I'm going to preface this with it's my first time using PostGIS.

I'm starting out with a 5 km x 5 km grid cell in which I know the center point lon/lat (SRID=4326). I'm trying to create a polygon for each of these grid cells in PostGIS using this command:

    create table lonlat_poly as
    select ST_MakeEnvelope(lon-2.5 km, lat-2.5 km, lon+2.5 km, lat+2.5 km)
    as newlonlat from lonlat;

where lonlat contains the two columns lon and lat.

The potential pitfall is that the simple subtraction and addition of 2.5 km is not going to be correct due to projection issues (right?). I'm sure there's a more precise way of doing this, but I haven't thought or stumbled upon anything yet. Thanks in advance for any hints you can provide!


You have two options: make a perfect 5 km grid, projected inperfectly to lat/long, or make a perfect lat/long grid that approximates a 5 km grid. See How to create a regular polygon grid in PostGIS? to help make a grid.

Perfect 5 km grid

For example, using this function, here is a 4 x 6 grid with 5 km x 5 km cells somewhere in Vancouver using NAD83 UTM Zone 10N (EPSG:26910), then transformed back into WGS 84 lat/long (EPSG:4326):

SELECT ST_Transform(ST_SetSRID(ST_Collect(cells), 26910), 4326)
FROM ST_CreateFishnet(4, 6, 5000, 5000, 493000, 5456000) AS cells;

You can approximate your x0 and y0 origin reference from your projected grid points (subtracting 2500 m from each x and y).

Perfect lat/long grid

Similar to above, but you must approximate 5 km in degrees latitude and longitude. (I just used one point, but you might want to approximate this distance at the centroid of your points).

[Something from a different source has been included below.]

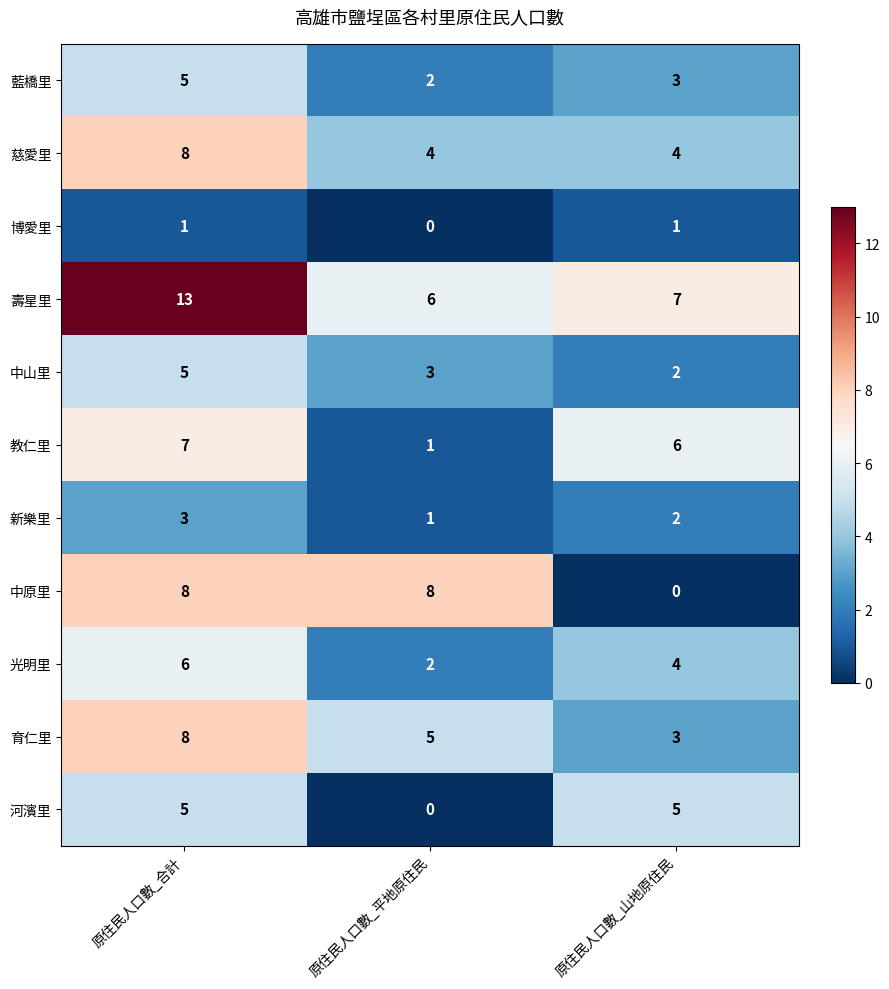

How many distinct data groups are displayed?

11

SELECT ST_SetSRID(ST_Collect(cells), 4326)
FROM ST_CreateFishnet(4, 6, 0.0687135352095627, 0.0449759180267531, -123.096198961667, 49.2567270585716) AS cells;

Both results are pretty close to each other due to the small scale, but will look more warped over larger regions.

  • Thanks @Mike Toews I like these approaches. My Grid covers the whole US, so I opted to use the ST_Transform function on each lon lat pair and then add and subtract my 2.5 km from that transform and it looks pretty good.
    – Jonathan
    May 10 '12 at 17:41

you are right, sometimes projections cant make result as we want. in this case, i âm converting my projection to Google mercator for getting true result.

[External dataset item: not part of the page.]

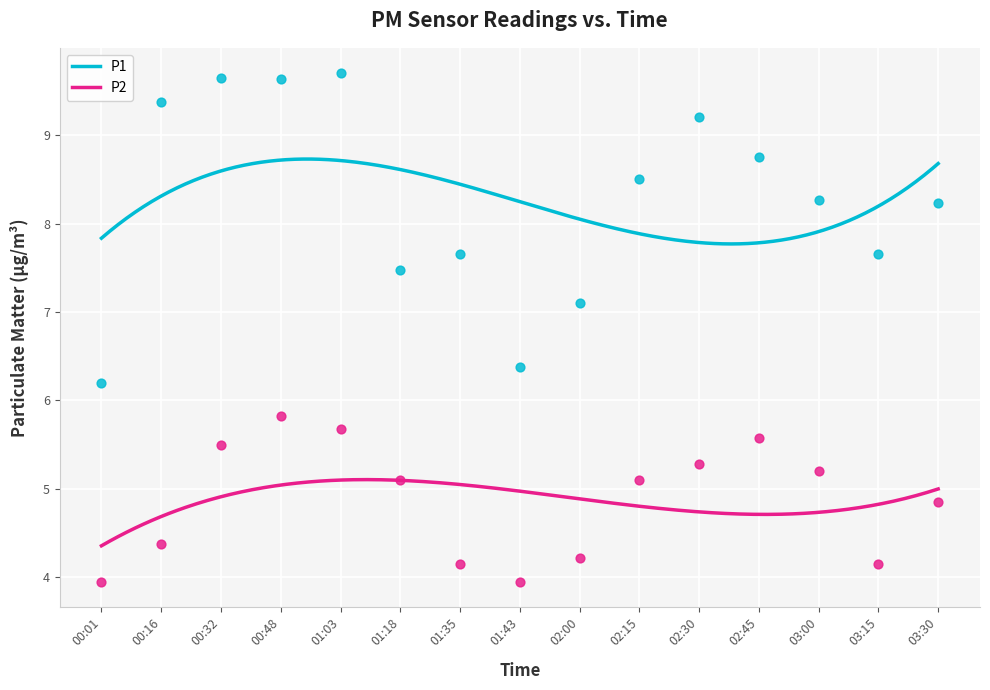

What is the total value across all series at 00:48?

15.5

i dont know is it work for you but i use ST_Transform method like this case.

    create table lonlat_poly as
    select ST_Transform(ST_MakeEnvelope(lon-2.5 km, lat-2.5 km, lon+2.5 km, 
    lat+2.5 km),900913)
    as newlonlat from lonlat;

i hope it helps you....

  • Thanks @Aragon: I used this approach, but also had to add an additional ST_Transform within the MakeEnvelope command to convert each of the lon and lat values to meters. Thanks again!